The rest of the pump showed some hard deposits, so it was cleaned up and the rubber replaced.
More solid junk


New filter
Now the pump should provide enough fuel.

I took the carb apart and found a lot of hard deposits. Some passages were completely blocked. After a good cleaning, the passages were blown out with compressed air to ensure they flowed. The float was adjusted, and it was put together with new parts from a kit. It is VERY important that it goes back together completely. The kit came with a diagram that showed an exploded drawing of it, but it seemed to be missing a check ball and spring that were on the carb when it came apart. I looked in the Mercruiser shop manual and it showed these. The kit did come with them, so it was weird that it was not shown. The kits will work with a few different variations of this carb, so ensure you have the proper book for yours.
Carb rebuild


Fuel line
The old line was cut and had a ruber splice in it. It was also collasped by the carb intake, so the new one will be installed. Parts are still avalable for these engines.

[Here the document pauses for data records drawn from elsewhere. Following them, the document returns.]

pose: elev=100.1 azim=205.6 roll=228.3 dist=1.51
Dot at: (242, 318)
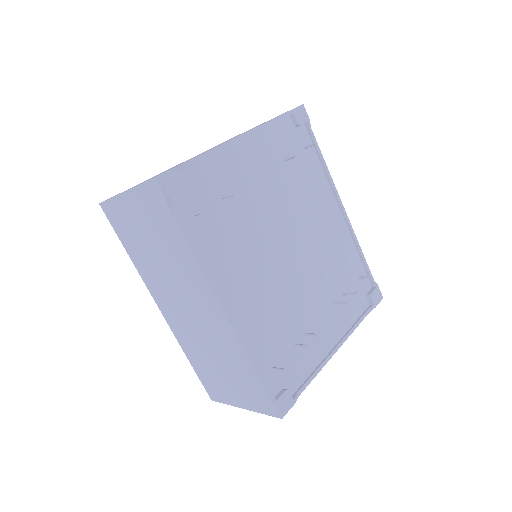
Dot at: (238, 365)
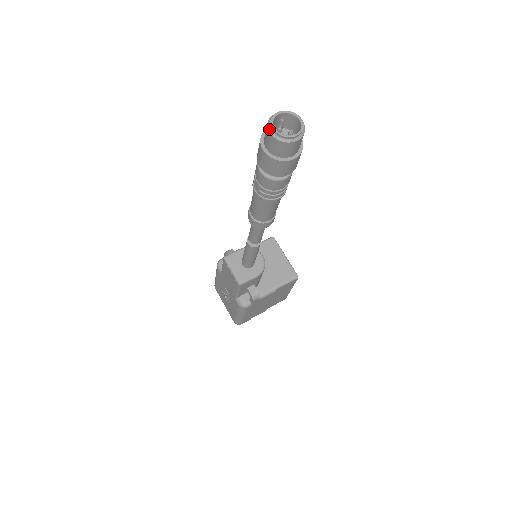
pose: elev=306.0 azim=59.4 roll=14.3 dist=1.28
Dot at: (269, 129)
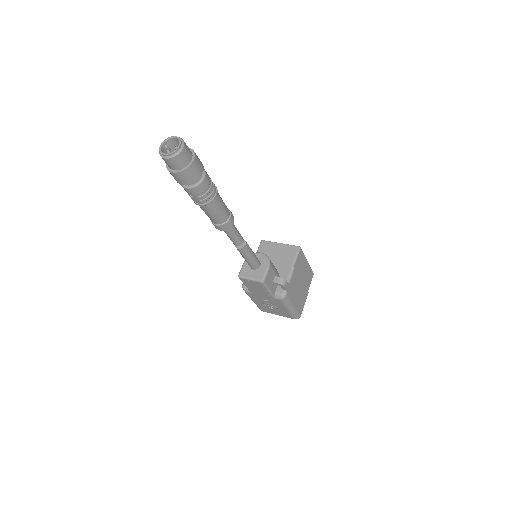
Dot at: (163, 157)
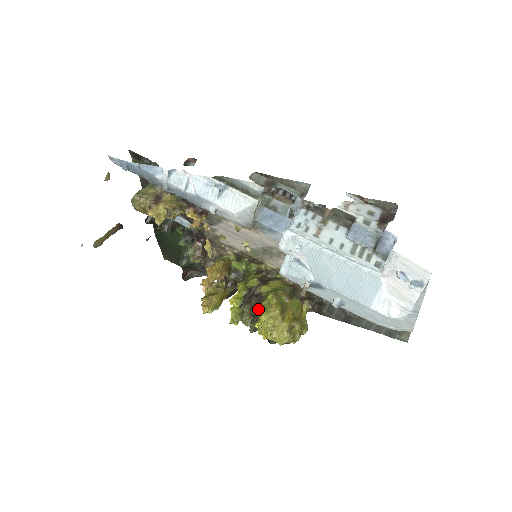
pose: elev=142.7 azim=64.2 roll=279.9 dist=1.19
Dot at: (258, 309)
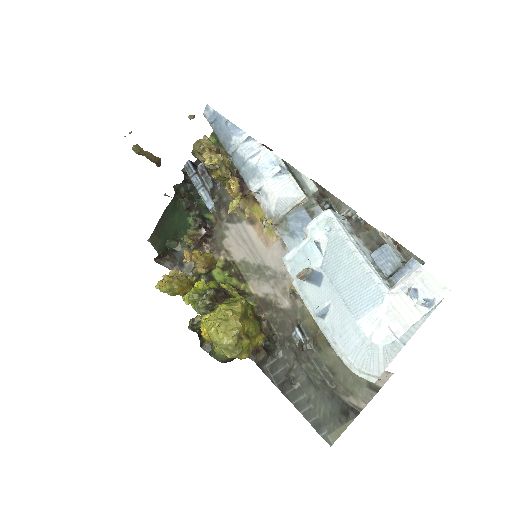
Dot at: (221, 301)
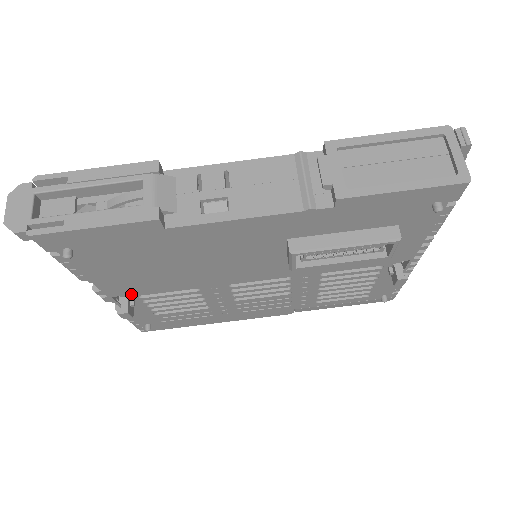
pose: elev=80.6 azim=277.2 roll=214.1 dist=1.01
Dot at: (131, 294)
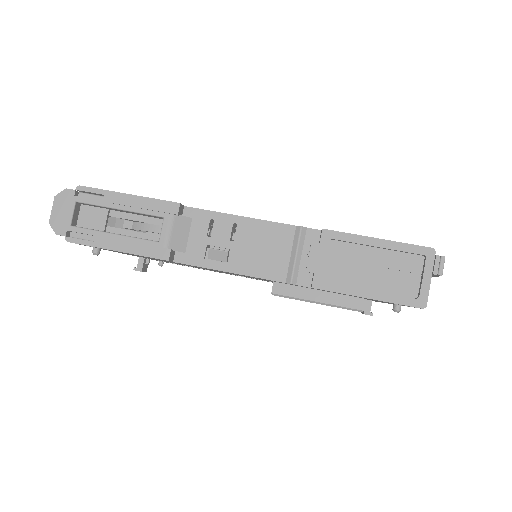
Dot at: occluded
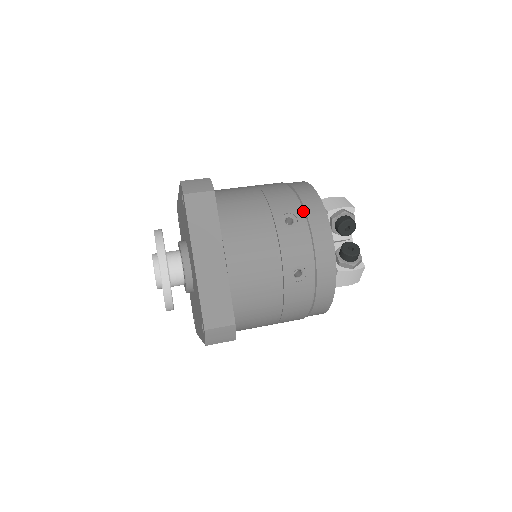
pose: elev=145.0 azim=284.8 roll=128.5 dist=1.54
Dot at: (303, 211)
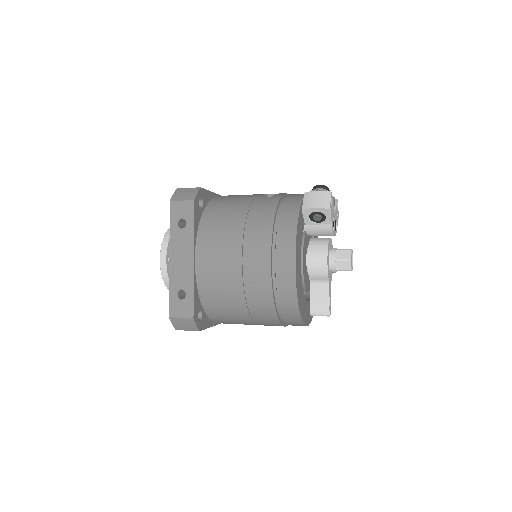
Dot at: occluded
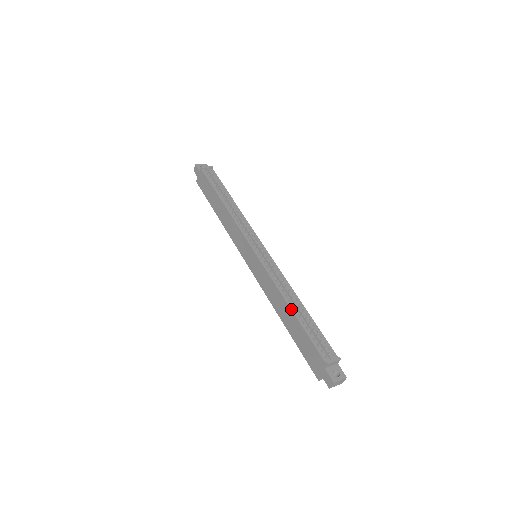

This engine still uses points and condensor, so both were replaced. The point gap was set at .022, and the dwell was checked with the engine running to ensure it was correct. The dwell will show if the proper point gap is set. Cars in the 80 did not see old style ignition systems like this (they went electronic around 75) but the boats still use them. I will eventually update this distributor with an electronic unit in the future. The conversion kit installs in place of the points and condensor, and will not wear out like points do. A lot of automotive mechanics today have no clue about point type ignitions, and look at a dwell meter like it is a UFO. I still own a dwell meter and timing light, and they sure did come in handy. The cap and rotor were also replaced.
Distributor


Plug wires
The plug wires are not correct for this engine. They look like they belong to an OHV engine because of the long boots. I thought they would be OK for now, but when I ran the boat on the water for the first time, it stumbled, shook, and would not go over 1500 RPM in gear. I found 2 plug wires pulled from the plugs. When the engine is running, they work their way loose due to the extended boots.

New plugs and wires were installed. Runs much better.
Replaced


More problems
When I took the boat on the water, I found it was stalling when I tried to throttle up. The lower shift cable was binding and kinked. I was replacing the cable and found that the cable was "glued" into the bell housing with some type of thread repair material. The cable guide was stuck and wold not come out. I drilled and tried to use an easy out, and it only made things worse.

I could have taken it to a machine shop for a helicoil, but it was cheaper to get this transom assembly. I got the whole thing for $50 from the same guy who sold me the SEI drive. It is nice to live in Florida close to boat boneyards. Before I took it home, we removed the cable and ensured the threads were good. It was in salt water, but is in good shape. I only needed the bell housing, and the hinge pins were broken and STUCK. The pin socket would not turn the pins since there was no grip. The gimbal ring was cracked so it was cut to remove the housing, and the metal around the pins was heated with a torch. A pair of vicegrips on the pins, along with the socket was enough to get them out. I could have drilled the bolts and used an extractor tool, but this was quicker. All the threads were chased with a tap, and the housing was installed. Once installed, the shift cable was replaced, and this glitch is finished.